▸ **Your task**: Look through the data below and return each line where "manera" appears.

▸ **Records provided**:
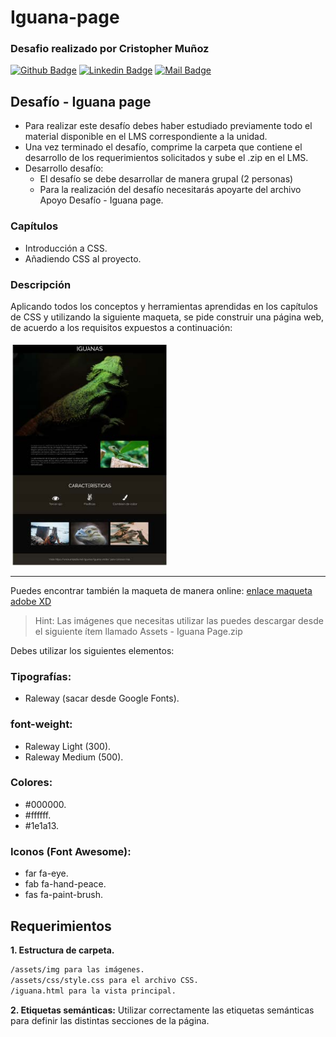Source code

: # Iguana-page


### Desafio realizado por Cristopher Muñoz
[![Github Badge](https://img.shields.io/badge/-ceristh-0e76a8?style=flat&labelColor=0e76a8&logo=github&logoColor=white)](https://www.github.com/ceristh/)
[![Linkedin Badge](https://img.shields.io/badge/-ceristh-0e76a8?style=flat&labelColor=0e76a8&logo=linkedin&logoColor=white)](https://www.linkedin.com/in/ceristh/)
[![Mail Badge](https://img.shields.io/badge/-ceristh-c0392b?style=flat&labelColor=c0392b&logo=gmail&logoColor=white)](mailto:ceristh@gmail.com)

## Desafío - Iguana page

- Para realizar este desafío debes haber estudiado previamente todo el material
disponible en el LMS correspondiente a la unidad.
- Una vez terminado el desafío, comprime la carpeta que contiene el desarrollo de los
requerimientos solicitados y sube el .zip en el LMS.
- Desarrollo desafío:
   - El desafío se debe desarrollar de manera grupal (2 personas)
   - Para la realización del desafío necesitarás apoyarte del archivo Apoyo Desafío - Iguana page.

### Capítulos
- Introducción a CSS.
- Añadiendo CSS al proyecto.

### Descripción
Aplicando todos los conceptos y herramientas aprendidas en los capítulos de CSS y
utilizando la siguiente maqueta, se pide construir una página web, de acuerdo a los
requisitos expuestos a continuación:


<img align="center" alt="img-pag-completa" width="50%" src="https://raw.githubusercontent.com/Ceristh/Iguana-page/main/assets/img/iguana_page.jpg" />
<hr>



Puedes encontrar también la maqueta de manera online: [enlace maqueta adobe XD](https://xd.adobe.com/spec/ae4025b8-0f4b-4775-4fd9-480cb31faa76-d871/)


> Hint: Las imágenes que necesitas utilizar las puedes descargar desde el siguiente ítem llamado Assets - Iguana Page.zip


Debes utilizar los siguientes elementos:
### Tipografías:
- Raleway (sacar desde Google Fonts).

### font-weight:
- Raleway Light (300).
- Raleway Medium (500).

### Colores:
- #000000.
- #ffffff.
- #1e1a13.

### Iconos (Font Awesome):
- far fa-eye.
- fab fa-hand-peace.
- fas fa-paint-brush.

## Requerimientos
**1. Estructura de carpeta.**
```html
/assets/img para las imágenes.
/assets/css/style.css para el archivo CSS.
/iguana.html para la vista principal.
```

**2. Etiquetas semánticas:** Utilizar correctamente las etiquetas semánticas para definir
las distintas secciones de la página.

▸ **Response**:
   - El desafío se debe desarrollar de manera grupal (2 personas)
Puedes encontrar también la maqueta de manera online: [enlace maqueta adobe XD](https://xd.adobe.com/spec/ae4025b8-0f4b-4775-4fd9-480cb31faa76-d871/)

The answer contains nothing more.